The most straightforward way is to use the purchase data of all customers. From this data, you can create groups of customers that have bought similar products. A statistical method to do this is called clustering where you create groups in which the customers in each group are more similar to each other than the customers in other groups. One of the algorithms you might use is called k-means clustering where each customer will be within a cluster with the nearest mean. In the following example, you can see how many products each customer has bought of product A and B.
The dots are customers and they can be clustered into n groups. You can define as many groups as you need. The following example shows what this might look like. Note this is just a sketch, so a real k-means algorithm will probably calculate something different.
With a machine learning algorithm you can do the same with many more products, where each additional product will add an extra dimension to the previous example. In this code pattern, the k-means algorithm from Spark ML is used.
We are not there yet. After clustering all of the customers in groups, we still don’t have a list of products to recommend. A simple way to create the list of recommended products is to order the most bought products in a cluster and then recommend these. With, of course, taking out the products that are already in the customer’s basket.
One of my favorite tools to clean the data and build a model is a Jupyter Notebook where you can easily run code, add comments, and explore data with charts and tables. You can run Notebooks in Watson Studio where you can use a Spark kernel.
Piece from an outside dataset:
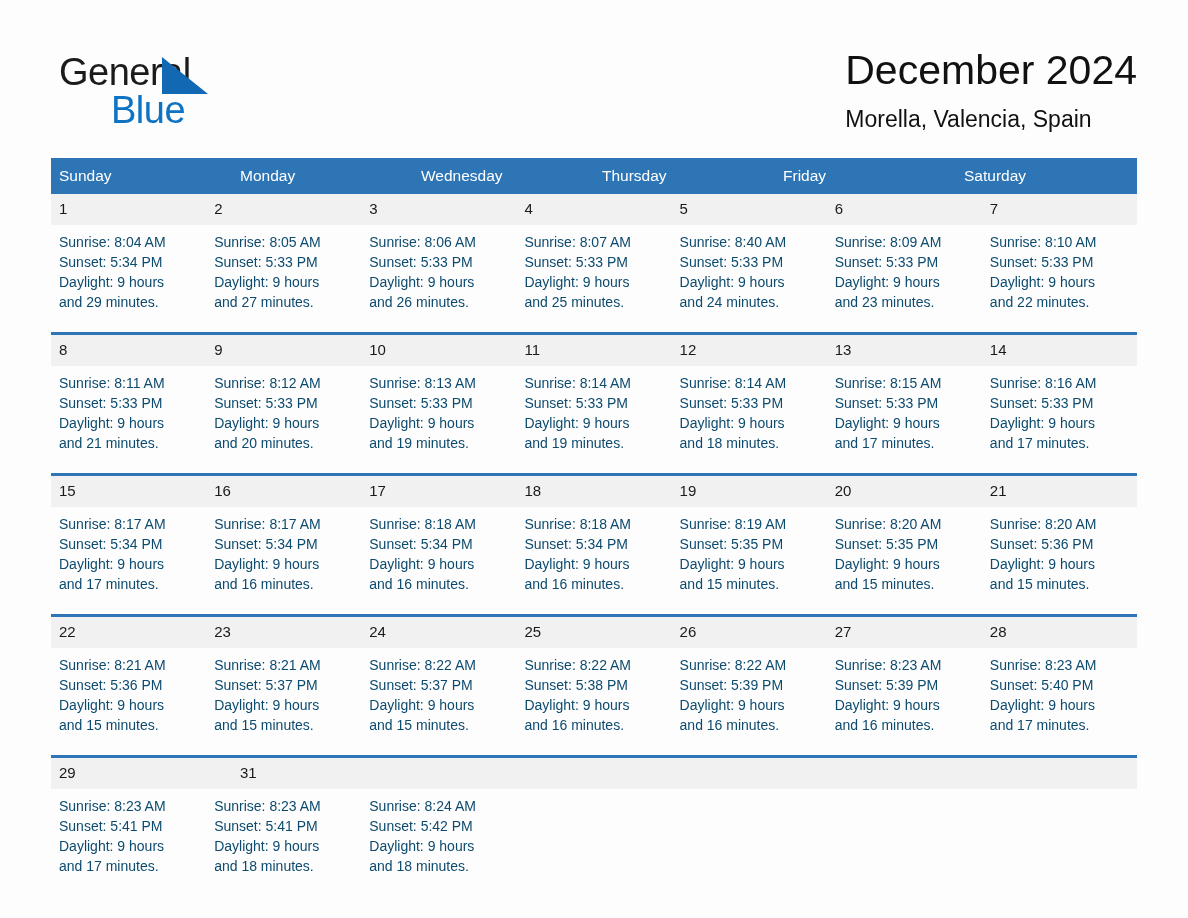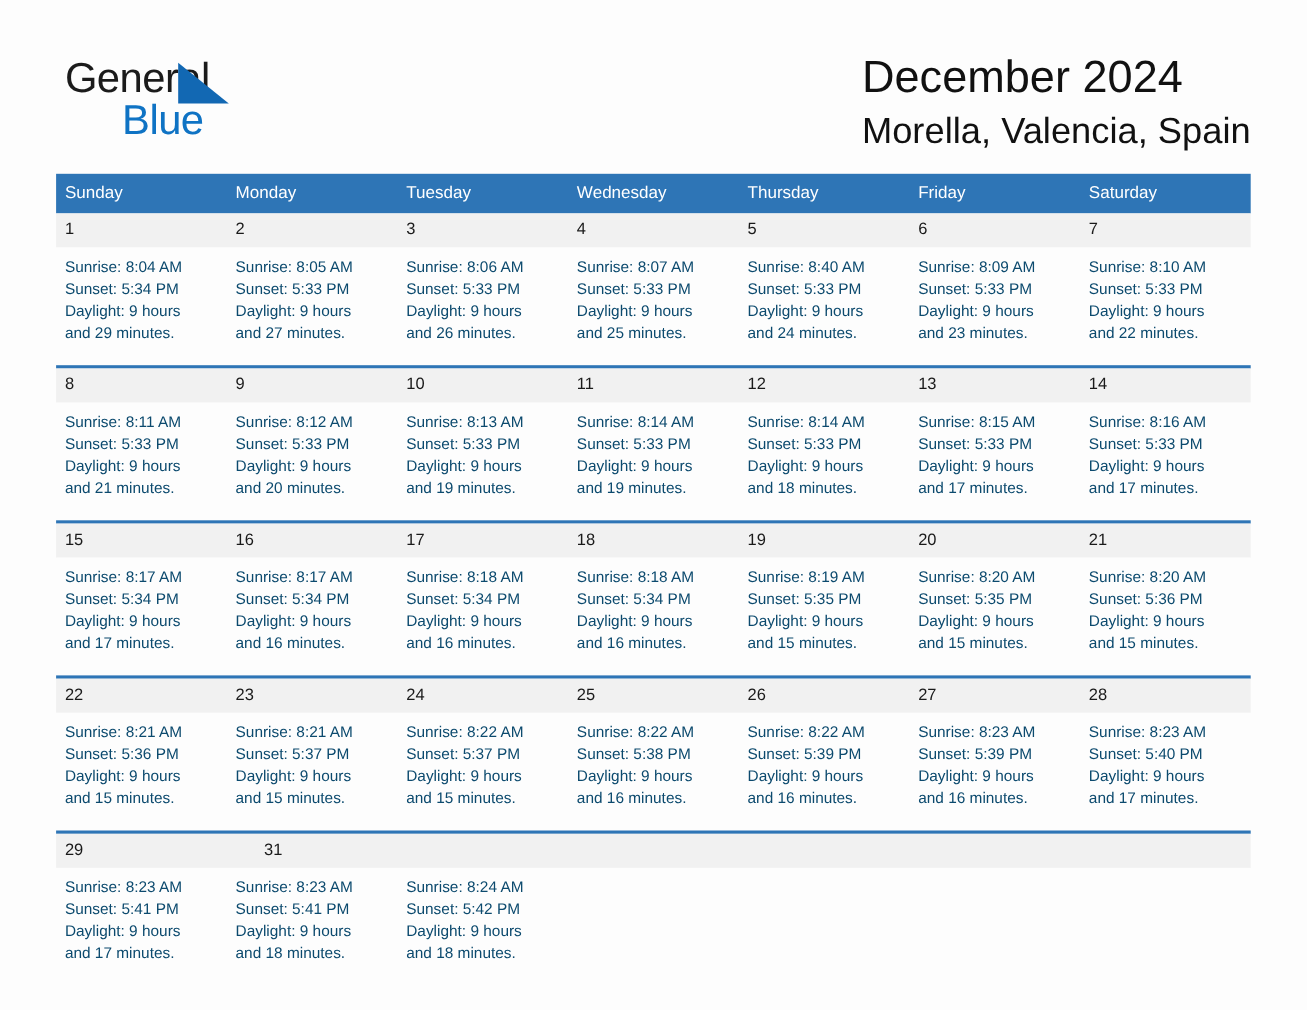"Morella, Valencia, Spain" .cal-subtitle { font-size: 33px -> 23px }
After building the model, you probably want to show or share it with others. If you want to use your model in a web application to recommend products, you can use Watson Machine Learning. Directly from the Notebook you can deploy the model as an API, which you can then use from anywhere.
But before using this API in an application it’s a good idea to test the model. You can do this in a Notebook by running code. But when you want to let others understand what you have built, a PixieApp is a tool that you can use to show how the recommendation engine works much more clearly. The following example shows an interactive PixieApp of a shopping basket where you can add and delete products and then create a list of recommendations based in the contents of the basket.
If you want to learn more, this code pattern shows you all of the code that you need to build a recommender engine from customer data in a Jupyter Notebook. You will learn how to use Spark to build a k-means model, deploy this model to Watson Machine Learning, and then use this model through an API to build an interactive shopping cart as a PixieApp.